Search code examples
apache-sparkapache-spark-dataset

Extract nested objects in an object using dataset api in spark


I'm new in Spark, i'm trying the dataset api and i would like to know if it's possible to extract nested objects in an object using the dataset api.
For example, let's say i have an object of type A et an object of type B as below

case class A(a: String, b: Integer)
case class B(c: Array[A])

I have a dataset containing objects of class B : Dataset[B] I would like to apply some transformations to get all the objects of type A in my final dataset : Dataset[A]
I tried this but it does not work

bs.map(b => b.a.map(x => x))

Anyone has an idea ?

Thanks in advance


Solution

  • You may first explode the B's Array[A] into rows and cast them to DataSet[A]

    ## 'bs' Dataset 
    +--------------------------+
    |c                         |
    +--------------------------+
    |[[value1, 1], [value2, 2]]|
    +--------------------------+
    
    
    val testDF = bs.select(explode($"c"))
    
    ## 'testDF' Dataframe
    +-----------+
    |        col|
    +-----------+
    |[value1, 1]|
    |[value2, 2]|
    +-----------+
    
    
    val asDF = test_df.withColumn("a", col("col.a")).withColumn("b", col("col.b")).drop("col").as[A]
    
    ## 'asDF' Dataset
    +------+---+
    |     a|  b|
    +------+---+
    |value1|  1|
    |value2|  2|
    +------+---+

.....

◆ **WORK TO COMPLETE**:
1. In the Spark thread, please rewrite the paragraph beginning "I have a dataset containing objects of class B" as a shorter version that keeps its main facts.
2. In one to three sentences, explain why the poster in the Spark thread asks for help after showing the line bs.map(b => b.a.map(x => x)).
3. Mark each statement yes or no according to the Spark thread, and quote the words that decide it:
(a) Class B holds an array of objects of class A.
(b) The solution explodes the array into columns.
(c) Field b of class A is a String.

◆ **Stored data entries**:
.....

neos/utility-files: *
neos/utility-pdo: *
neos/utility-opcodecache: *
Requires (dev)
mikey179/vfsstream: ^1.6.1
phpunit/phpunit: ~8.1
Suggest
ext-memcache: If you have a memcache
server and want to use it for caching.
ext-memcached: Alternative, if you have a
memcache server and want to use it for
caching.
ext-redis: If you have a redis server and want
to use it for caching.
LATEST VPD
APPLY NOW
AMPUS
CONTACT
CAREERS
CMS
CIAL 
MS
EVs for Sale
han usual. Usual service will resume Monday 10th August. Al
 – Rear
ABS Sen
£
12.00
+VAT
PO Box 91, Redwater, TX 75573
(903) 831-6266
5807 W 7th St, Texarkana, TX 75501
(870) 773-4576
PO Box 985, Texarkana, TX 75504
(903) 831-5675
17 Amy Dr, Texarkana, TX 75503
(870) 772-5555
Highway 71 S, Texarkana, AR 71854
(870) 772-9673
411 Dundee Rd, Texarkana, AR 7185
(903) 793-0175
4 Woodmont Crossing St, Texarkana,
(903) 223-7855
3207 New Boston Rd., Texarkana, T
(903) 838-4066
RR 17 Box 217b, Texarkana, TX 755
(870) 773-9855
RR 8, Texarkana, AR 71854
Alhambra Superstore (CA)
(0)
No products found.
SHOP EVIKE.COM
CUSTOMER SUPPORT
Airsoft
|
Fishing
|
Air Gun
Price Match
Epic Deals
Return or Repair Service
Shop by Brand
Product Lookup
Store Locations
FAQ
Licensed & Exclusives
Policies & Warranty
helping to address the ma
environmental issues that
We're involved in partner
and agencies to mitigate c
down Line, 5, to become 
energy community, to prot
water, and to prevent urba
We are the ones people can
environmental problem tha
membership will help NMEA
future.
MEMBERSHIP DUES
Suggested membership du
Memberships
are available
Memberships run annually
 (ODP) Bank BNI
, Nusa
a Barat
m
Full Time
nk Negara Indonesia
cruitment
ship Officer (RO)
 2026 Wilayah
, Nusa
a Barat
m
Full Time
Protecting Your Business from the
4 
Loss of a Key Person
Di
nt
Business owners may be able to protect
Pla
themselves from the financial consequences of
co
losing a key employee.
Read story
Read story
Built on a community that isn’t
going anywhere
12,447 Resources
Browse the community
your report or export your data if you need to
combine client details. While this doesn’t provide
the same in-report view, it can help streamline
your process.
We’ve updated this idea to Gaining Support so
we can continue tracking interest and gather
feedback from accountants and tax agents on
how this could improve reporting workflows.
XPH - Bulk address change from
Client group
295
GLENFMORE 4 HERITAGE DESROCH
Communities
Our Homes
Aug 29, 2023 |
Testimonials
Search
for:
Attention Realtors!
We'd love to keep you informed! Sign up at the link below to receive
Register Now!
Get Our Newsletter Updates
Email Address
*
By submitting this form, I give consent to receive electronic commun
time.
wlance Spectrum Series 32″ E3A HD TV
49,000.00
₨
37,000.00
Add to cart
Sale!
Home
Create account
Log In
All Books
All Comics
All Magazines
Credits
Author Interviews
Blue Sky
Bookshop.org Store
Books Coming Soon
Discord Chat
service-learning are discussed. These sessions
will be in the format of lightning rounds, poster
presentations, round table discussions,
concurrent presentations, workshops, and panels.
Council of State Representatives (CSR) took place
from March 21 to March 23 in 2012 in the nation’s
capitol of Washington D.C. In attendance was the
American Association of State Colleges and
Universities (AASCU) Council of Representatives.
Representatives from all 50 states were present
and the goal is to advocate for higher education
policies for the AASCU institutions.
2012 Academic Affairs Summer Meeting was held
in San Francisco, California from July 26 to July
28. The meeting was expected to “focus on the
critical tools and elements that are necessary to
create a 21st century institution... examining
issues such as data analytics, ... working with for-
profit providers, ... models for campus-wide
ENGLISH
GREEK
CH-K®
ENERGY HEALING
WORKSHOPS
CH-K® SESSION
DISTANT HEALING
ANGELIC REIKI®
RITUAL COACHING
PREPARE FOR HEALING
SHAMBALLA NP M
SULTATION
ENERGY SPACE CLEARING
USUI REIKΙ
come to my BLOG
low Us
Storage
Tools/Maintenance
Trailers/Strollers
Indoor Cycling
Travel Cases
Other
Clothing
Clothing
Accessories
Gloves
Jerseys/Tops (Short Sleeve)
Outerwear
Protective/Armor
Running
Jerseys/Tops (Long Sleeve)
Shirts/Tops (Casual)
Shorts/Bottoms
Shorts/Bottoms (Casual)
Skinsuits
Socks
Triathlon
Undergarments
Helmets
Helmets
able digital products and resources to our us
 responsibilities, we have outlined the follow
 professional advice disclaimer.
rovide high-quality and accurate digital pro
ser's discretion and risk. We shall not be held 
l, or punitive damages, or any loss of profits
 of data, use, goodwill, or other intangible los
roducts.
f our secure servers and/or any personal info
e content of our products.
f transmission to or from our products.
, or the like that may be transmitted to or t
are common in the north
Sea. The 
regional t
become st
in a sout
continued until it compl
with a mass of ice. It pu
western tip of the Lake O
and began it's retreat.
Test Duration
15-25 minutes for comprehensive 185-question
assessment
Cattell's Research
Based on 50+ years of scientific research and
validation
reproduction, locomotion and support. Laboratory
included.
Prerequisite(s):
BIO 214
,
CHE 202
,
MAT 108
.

.....

◆ **ANSWER SECTION**:
1. The poster has a Dataset[B] and wants to transform it so the final dataset, a Dataset[A], holds all the objects of type A.

2. The poster wants to transform a Dataset[B] into a Dataset[A] that holds all the objects of type A. They tried that line for this, but it does not work, so they ask whether anyone has an idea.

3.
(a) Yes: "case class B(c: Array[A])"
(b) No: "explode the B's Array[A] into rows"
(c) No: "b: Integer"